I've been asked to write a letter for a friend of mine, who is coming up for his first shot at parole in May.
I'm equal parts scared, honored, nervous and excited and am wholly filled with ideas. It could be the best thing I've ever written - not because of writing style, but because of the effects it could have - and it could be dismissed useless just as easily, as quickly as he's ushered back to his block.
He called last night and we had a good chat, which ended with him having to go to bedtime roll call. I heard the metal clangs and echoes behind him, which might have been a guard shutting the lights on a whole block, and various shouts. "I have to go so they don?t think I've escaped," he said. It's a high-security medium level prison, just below max, and it's a hair's breadth from Canada, on a road called Devil's Den. It was 15 degrees below outside when he called. "Springtime weather," he joked.
I interviewed him about his life before the accident, his life after, what he goes through now, why he thinks he's ready to get out, and so on. In the next few months I'll be interviewing people from our neighborhood, people who miss him, people who remember what a credit he was to his society before that day.
It was an accident. He made a huge mistake, and learned his lesson at the moment of impact. Two and a half years in prison have given that lesson breadth and depth - the first shock of what he had done has expanded to take in all the ramifications. A wife is without her husband, a child without her father - he feels the pain of that. My friend had one drink too many. It was horrible, a tragedy everywhere, and if there is one person on earth for whom the prison system has worked, it is him - sadly less because it's a good system and more because of his willingness to let it work.
And now it's one shot in May to be released, and odds say he'll be sent back to a cell even though a reviewer told him that if there is anyone for whom the odds will bend, it's him. He's been a model prisoner. He's written to guidance programs, tried to apply to get a nurse's license, has already pre-enrolled at college for his return, has plans on speaking at high schools - he wants to tell people how it's not cliche, how life does turn at the blink of an eye. How he'll be regretting that one decision for the rest of his life, and doesn't know if he'll ever make up for it but wants to try.
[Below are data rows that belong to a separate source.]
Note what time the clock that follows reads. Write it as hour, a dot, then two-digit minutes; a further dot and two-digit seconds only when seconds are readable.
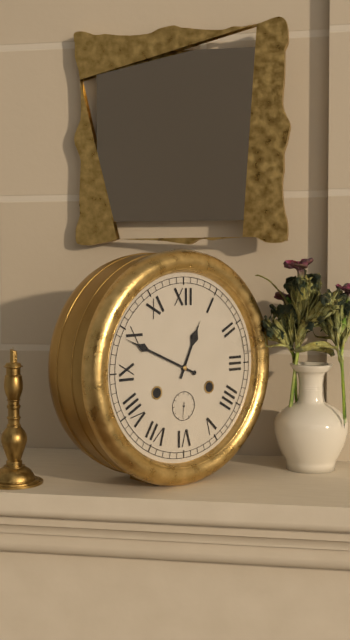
12.49
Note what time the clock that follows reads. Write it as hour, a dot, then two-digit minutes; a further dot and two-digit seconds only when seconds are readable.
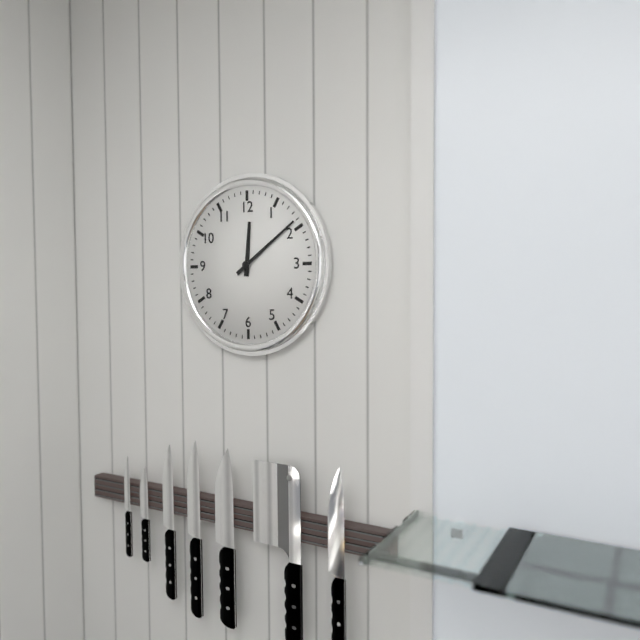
12.09
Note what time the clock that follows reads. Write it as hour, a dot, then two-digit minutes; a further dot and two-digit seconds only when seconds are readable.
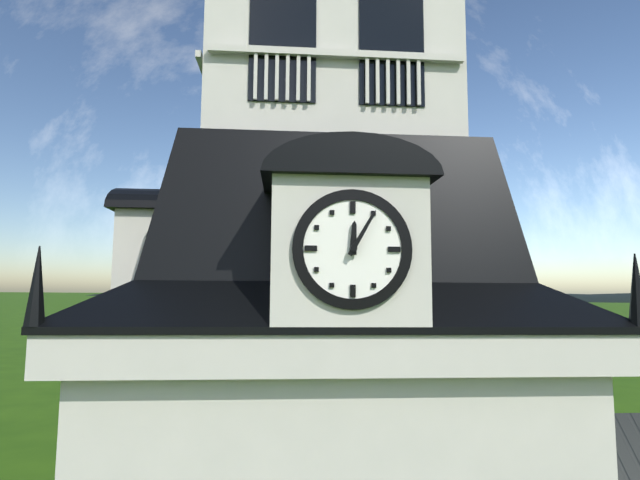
12.05
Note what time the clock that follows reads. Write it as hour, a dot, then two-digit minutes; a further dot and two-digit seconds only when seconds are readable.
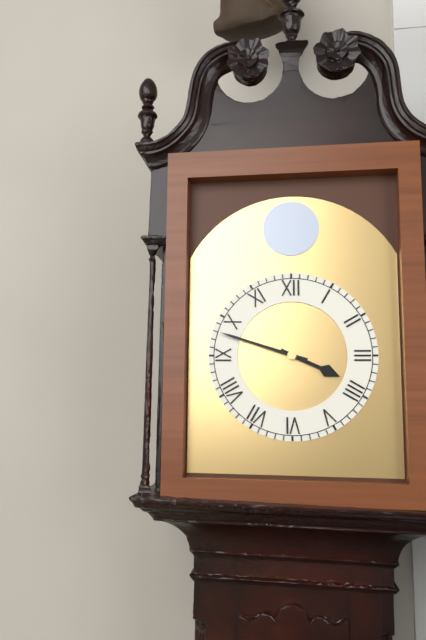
3.48
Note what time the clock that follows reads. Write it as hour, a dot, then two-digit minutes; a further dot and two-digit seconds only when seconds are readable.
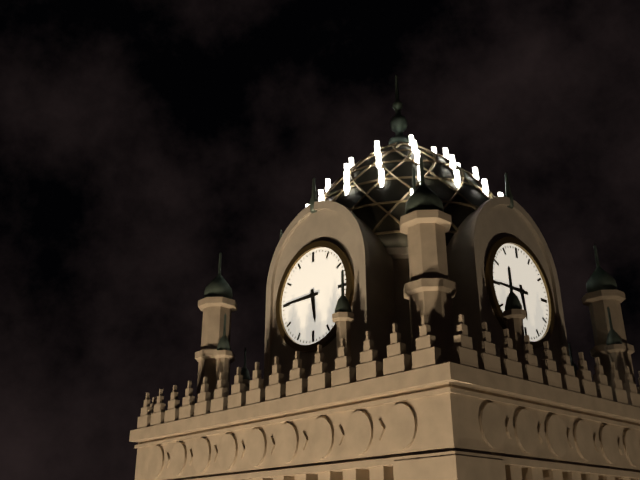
5.45
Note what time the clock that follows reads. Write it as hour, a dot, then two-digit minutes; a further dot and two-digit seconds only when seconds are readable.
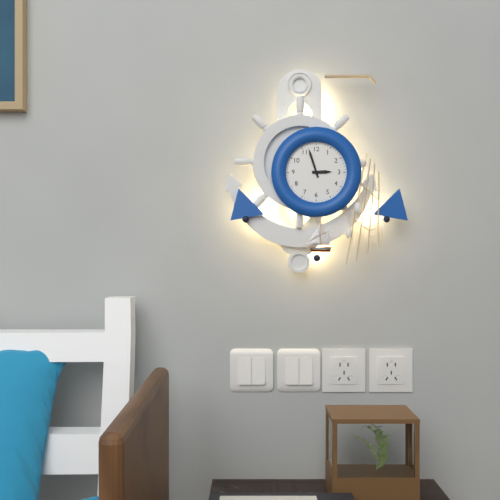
2.57
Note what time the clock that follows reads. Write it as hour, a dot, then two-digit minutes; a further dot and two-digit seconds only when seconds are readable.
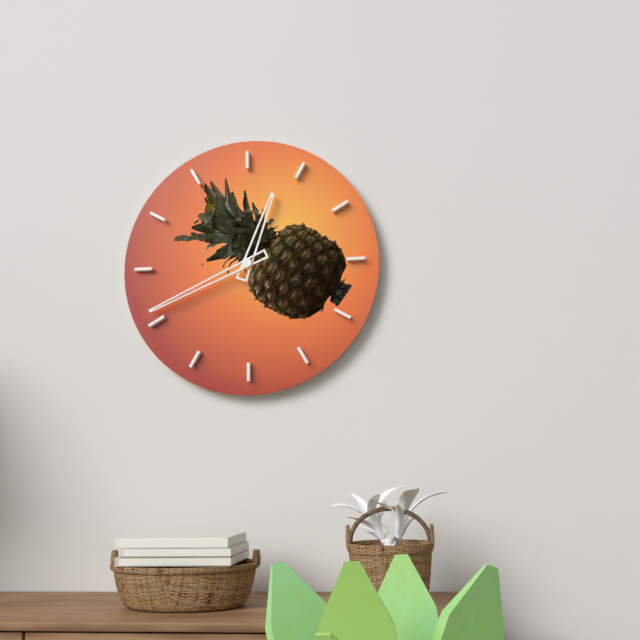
12.41
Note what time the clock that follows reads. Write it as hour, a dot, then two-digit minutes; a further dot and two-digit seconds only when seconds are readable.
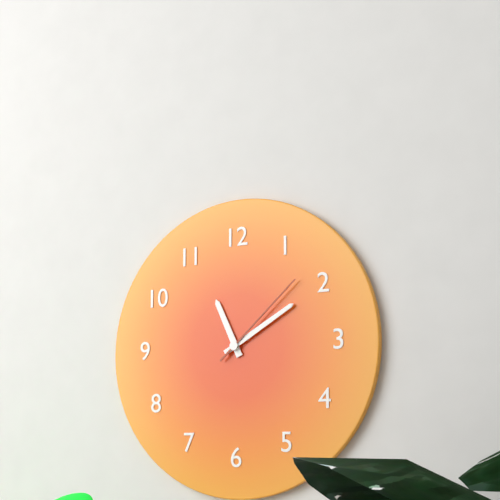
11.10.08
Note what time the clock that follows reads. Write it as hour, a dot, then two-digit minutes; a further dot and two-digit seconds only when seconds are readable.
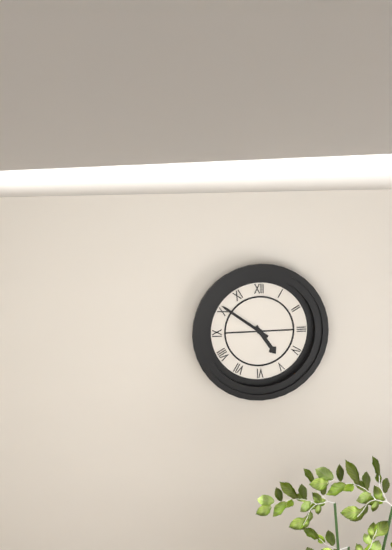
4.51
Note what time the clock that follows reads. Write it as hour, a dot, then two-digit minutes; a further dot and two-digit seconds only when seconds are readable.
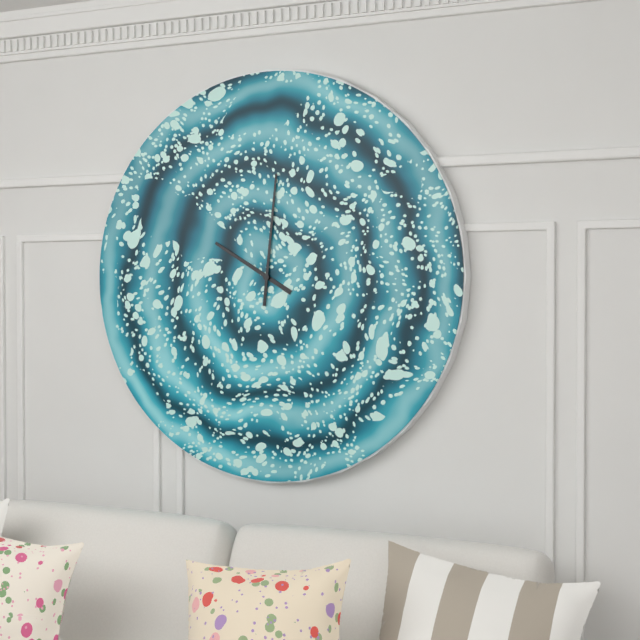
10.01
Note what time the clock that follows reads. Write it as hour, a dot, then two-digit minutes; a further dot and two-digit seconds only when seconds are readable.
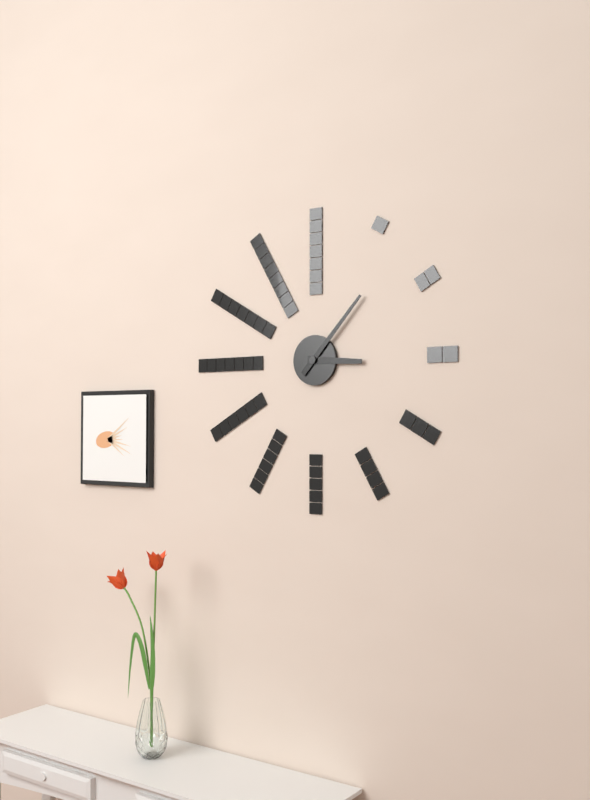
3.07
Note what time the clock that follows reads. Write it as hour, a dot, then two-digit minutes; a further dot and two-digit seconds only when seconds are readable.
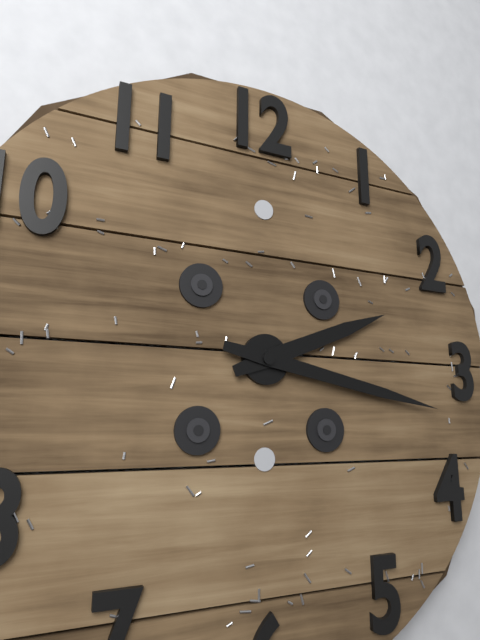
2.17
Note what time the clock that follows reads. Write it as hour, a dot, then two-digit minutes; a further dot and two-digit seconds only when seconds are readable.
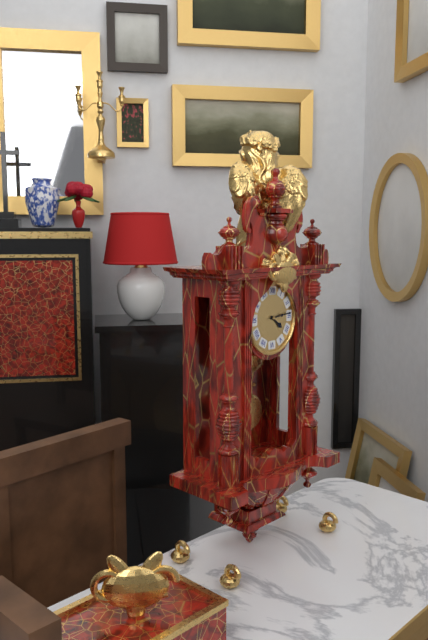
4.14
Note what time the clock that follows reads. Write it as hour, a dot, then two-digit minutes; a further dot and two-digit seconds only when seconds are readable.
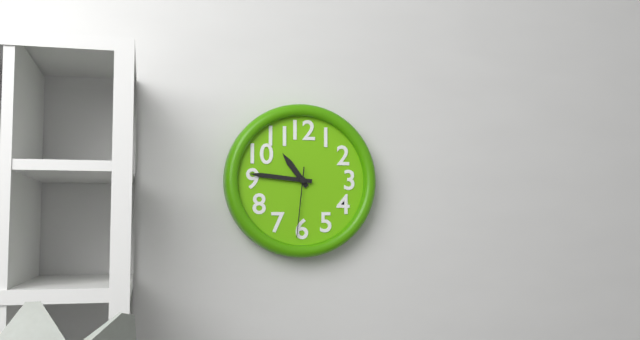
10.46.31
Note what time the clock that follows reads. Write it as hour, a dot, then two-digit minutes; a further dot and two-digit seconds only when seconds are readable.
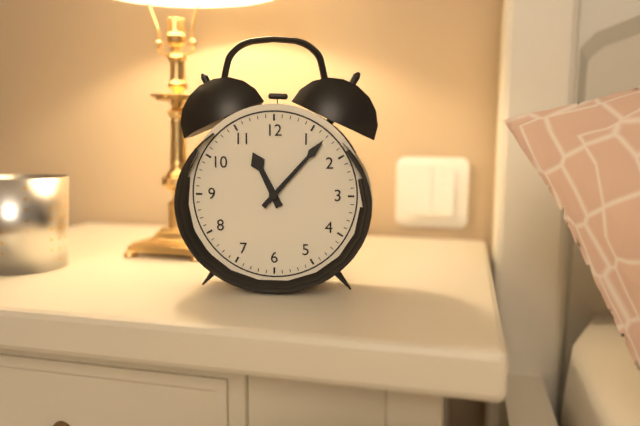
11.07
And so what does one say? The worst thing to say, I'm told, is that he's a good person. They hear that about everyone, rapists and murderers included. "They pretty much think if you've done something to get in here you're not so good a person," he said. "It's just a rule of thumb."
But the problem here is that he is, and I can say that definitively, having known him since kindergarten, when he gave me a small, silver ring with a turquoise "#1" on it. I found it a few months ago, while cleaning.
He's good person who made a big mistake, as people make big mistakes all the time. His cost a man his life, nearly cost him his own, and landed him in jail. I know - I know in my bones - being in jail does not benefit him anymore. It has done its job. Maybe different people would agree on how much time he deserves - I'm even wavering on this one, since a life was lost - but I do know that society is better with him outside the Devil's Den than in it.
Now I have to convince the parole board.